[Records from a dataset]
------------------------------
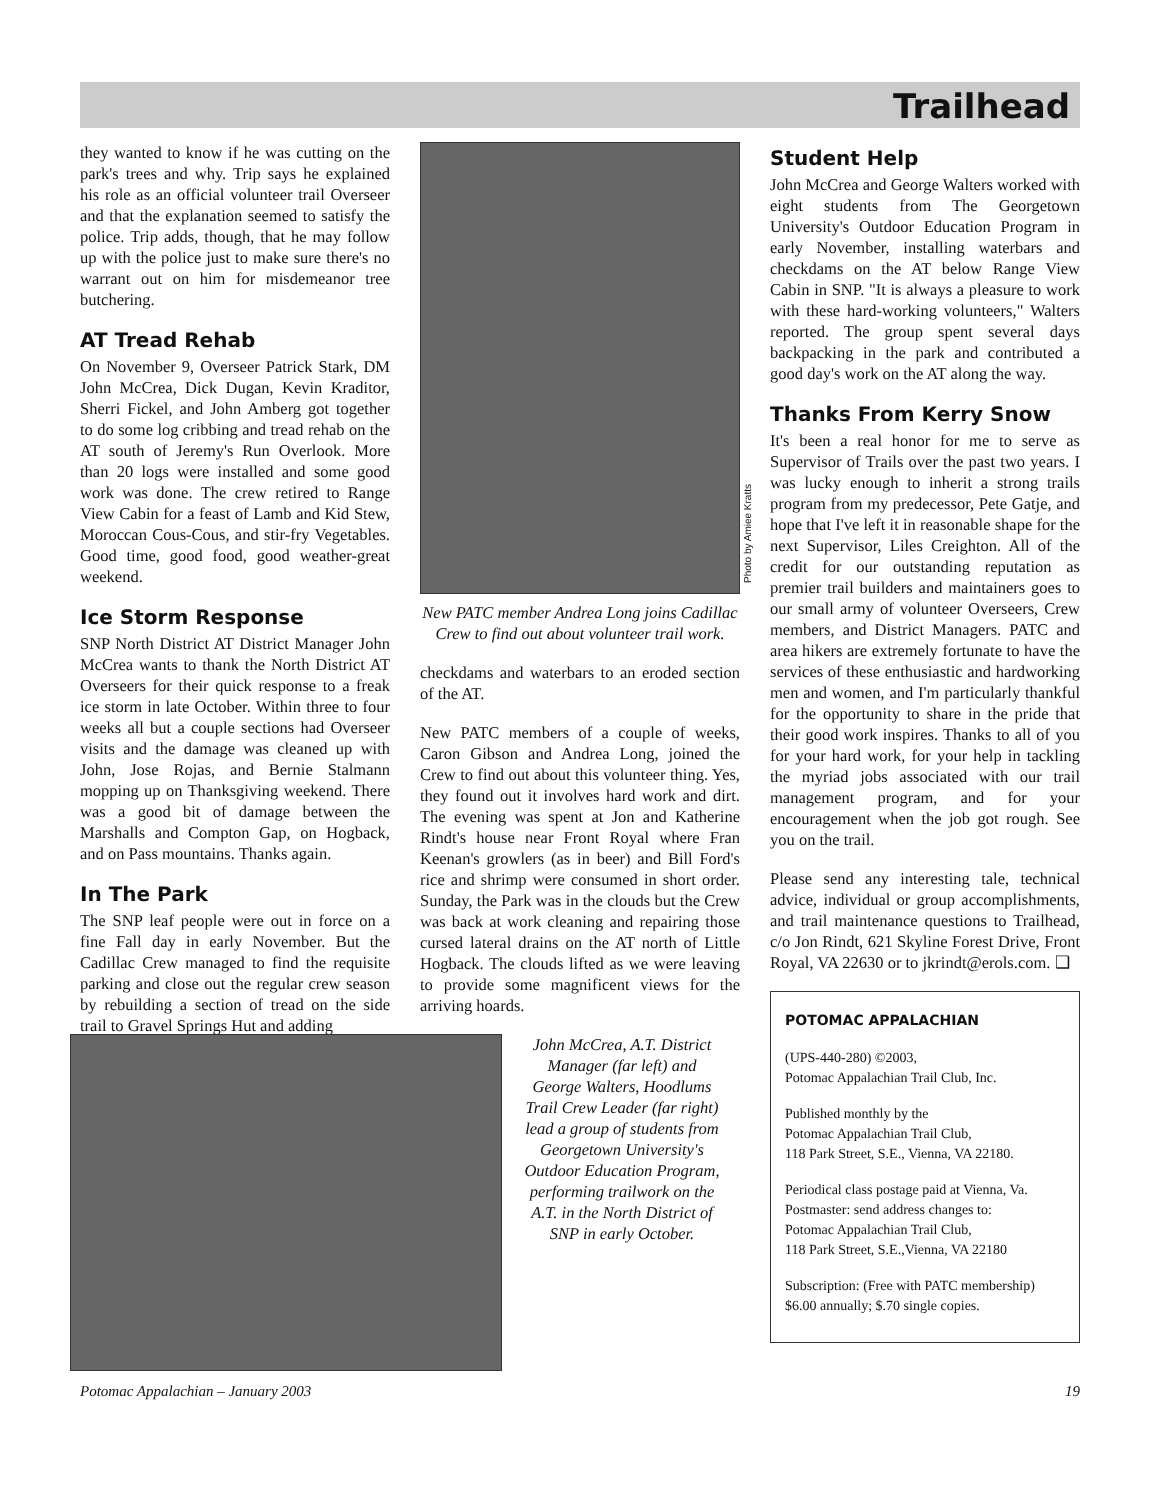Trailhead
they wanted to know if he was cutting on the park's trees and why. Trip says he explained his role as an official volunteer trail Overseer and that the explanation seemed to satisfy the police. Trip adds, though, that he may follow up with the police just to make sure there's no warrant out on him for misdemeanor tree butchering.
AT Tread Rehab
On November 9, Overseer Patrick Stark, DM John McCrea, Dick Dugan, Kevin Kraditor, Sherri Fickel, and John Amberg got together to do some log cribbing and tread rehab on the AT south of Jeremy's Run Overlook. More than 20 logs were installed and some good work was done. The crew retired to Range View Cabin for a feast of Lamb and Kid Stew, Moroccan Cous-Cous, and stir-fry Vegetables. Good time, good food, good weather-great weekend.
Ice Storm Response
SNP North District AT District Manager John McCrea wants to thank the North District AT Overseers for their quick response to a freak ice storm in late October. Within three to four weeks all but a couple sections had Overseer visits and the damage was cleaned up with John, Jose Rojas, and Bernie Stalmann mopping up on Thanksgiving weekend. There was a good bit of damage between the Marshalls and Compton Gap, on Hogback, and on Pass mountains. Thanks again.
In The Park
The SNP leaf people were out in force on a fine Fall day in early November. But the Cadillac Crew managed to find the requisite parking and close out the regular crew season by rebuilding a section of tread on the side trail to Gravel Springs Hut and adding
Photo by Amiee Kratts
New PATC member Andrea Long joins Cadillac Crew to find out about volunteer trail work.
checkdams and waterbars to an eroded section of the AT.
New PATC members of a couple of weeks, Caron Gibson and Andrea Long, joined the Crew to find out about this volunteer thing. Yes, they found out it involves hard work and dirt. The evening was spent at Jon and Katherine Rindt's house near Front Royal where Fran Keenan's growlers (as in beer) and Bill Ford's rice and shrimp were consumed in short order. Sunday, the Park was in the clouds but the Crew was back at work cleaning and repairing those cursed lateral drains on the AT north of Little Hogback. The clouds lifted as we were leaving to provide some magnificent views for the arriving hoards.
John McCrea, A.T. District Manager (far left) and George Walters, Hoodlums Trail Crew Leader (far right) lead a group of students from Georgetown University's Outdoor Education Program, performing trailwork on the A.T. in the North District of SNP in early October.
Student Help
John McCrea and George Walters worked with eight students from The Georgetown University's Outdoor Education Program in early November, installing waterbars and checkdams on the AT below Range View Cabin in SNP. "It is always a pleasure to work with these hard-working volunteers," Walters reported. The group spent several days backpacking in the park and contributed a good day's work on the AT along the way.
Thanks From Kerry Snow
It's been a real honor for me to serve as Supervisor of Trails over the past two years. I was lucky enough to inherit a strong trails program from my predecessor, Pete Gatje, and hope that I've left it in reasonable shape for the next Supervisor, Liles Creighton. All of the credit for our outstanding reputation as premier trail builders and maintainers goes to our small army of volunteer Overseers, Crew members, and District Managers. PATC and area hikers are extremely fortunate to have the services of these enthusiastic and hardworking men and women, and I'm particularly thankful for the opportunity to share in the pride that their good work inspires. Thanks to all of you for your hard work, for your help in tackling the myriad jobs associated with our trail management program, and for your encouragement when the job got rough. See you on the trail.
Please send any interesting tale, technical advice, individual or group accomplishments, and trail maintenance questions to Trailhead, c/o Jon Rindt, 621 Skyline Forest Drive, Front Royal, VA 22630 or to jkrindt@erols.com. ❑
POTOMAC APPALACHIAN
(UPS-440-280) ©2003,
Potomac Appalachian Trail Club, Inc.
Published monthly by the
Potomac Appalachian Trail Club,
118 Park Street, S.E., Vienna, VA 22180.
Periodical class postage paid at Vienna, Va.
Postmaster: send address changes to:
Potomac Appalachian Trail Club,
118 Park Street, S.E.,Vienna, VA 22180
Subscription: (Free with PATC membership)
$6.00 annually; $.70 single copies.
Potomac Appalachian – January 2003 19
------------------------------
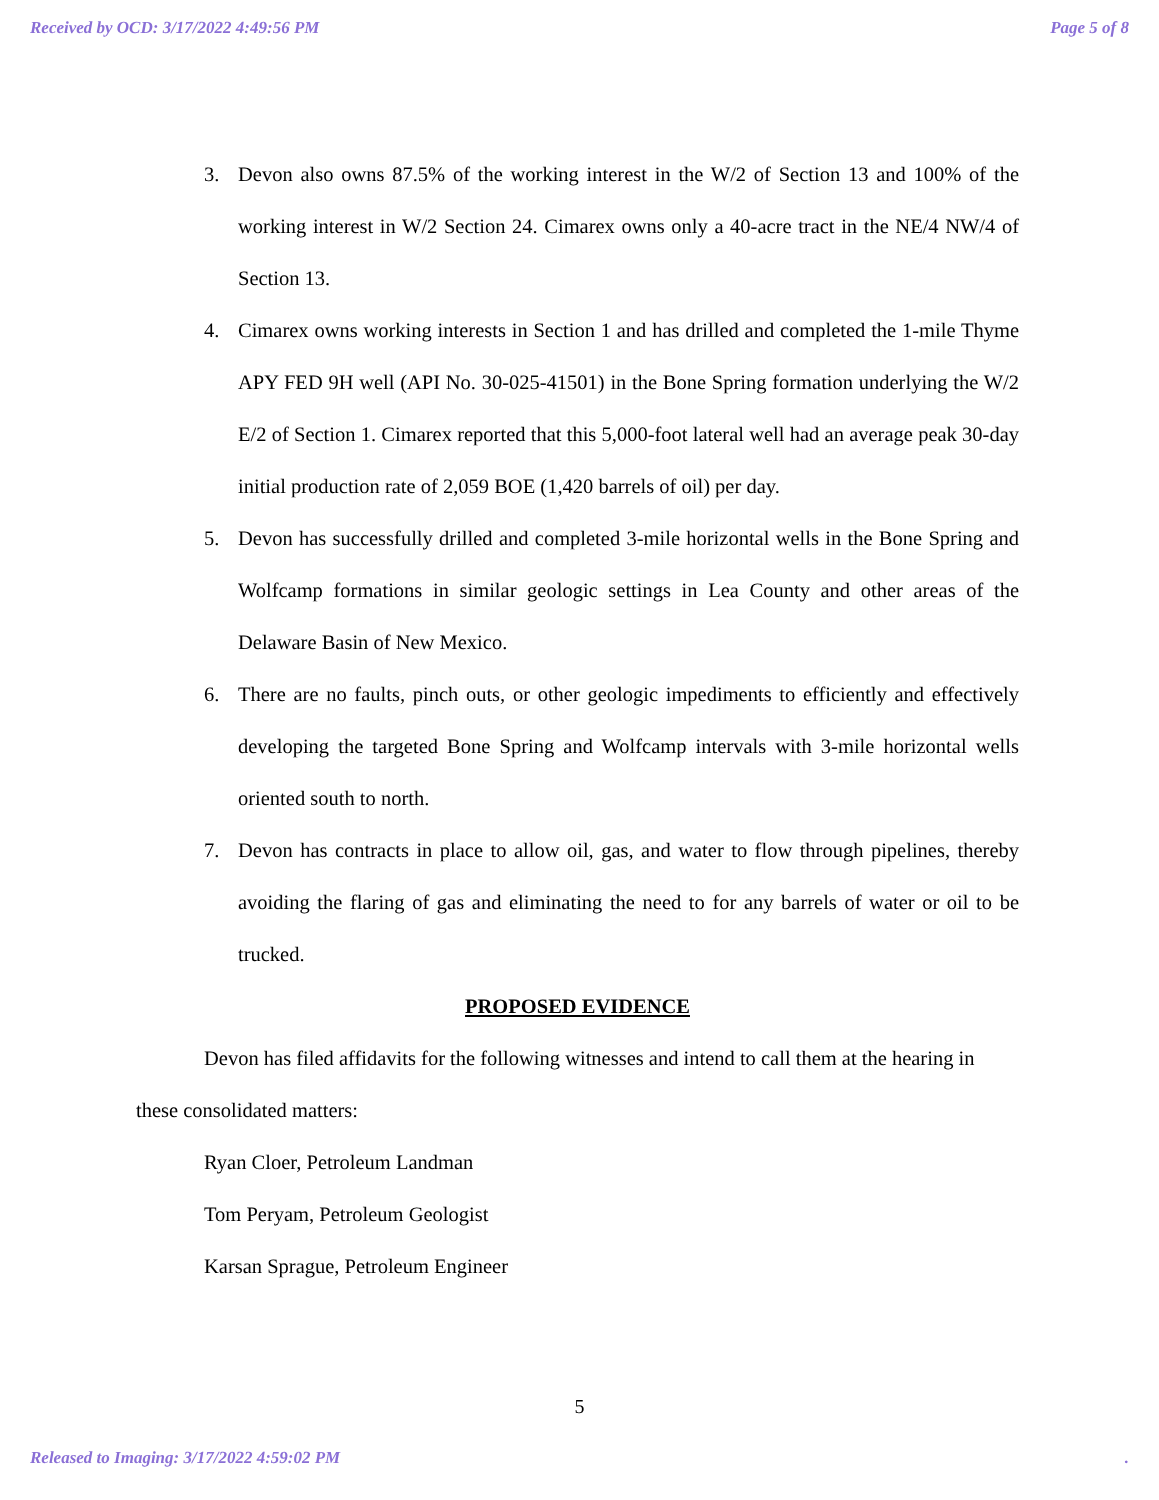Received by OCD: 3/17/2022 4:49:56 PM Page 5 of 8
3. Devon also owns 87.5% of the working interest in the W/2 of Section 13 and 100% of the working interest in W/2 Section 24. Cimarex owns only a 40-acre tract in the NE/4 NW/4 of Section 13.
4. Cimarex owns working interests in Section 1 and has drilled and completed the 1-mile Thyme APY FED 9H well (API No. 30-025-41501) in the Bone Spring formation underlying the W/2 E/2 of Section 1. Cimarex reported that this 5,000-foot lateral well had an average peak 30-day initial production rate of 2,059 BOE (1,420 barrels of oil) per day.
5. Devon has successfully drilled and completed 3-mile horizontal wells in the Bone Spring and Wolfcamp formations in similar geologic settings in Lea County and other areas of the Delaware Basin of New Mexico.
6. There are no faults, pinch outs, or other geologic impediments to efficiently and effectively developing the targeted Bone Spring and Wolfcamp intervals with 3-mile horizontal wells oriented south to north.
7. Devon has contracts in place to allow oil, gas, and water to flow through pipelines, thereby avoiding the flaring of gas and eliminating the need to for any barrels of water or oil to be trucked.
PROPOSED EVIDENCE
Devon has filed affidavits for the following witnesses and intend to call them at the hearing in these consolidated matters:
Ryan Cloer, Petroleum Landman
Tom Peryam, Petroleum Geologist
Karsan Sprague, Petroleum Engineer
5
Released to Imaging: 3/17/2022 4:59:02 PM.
------------------------------
From the entries above, restate word for word the lines from the line containing "Student Help" to the line containing "Thanks From Kerry Snow", both ends included, and nothing more.

Student Help
John McCrea and George Walters worked with eight students from The Georgetown University's Outdoor Education Program in early November, installing waterbars and checkdams on the AT below Range View Cabin in SNP. "It is always a pleasure to work with these hard-working volunteers," Walters reported. The group spent several days backpacking in the park and contributed a good day's work on the AT along the way.
Thanks From Kerry Snow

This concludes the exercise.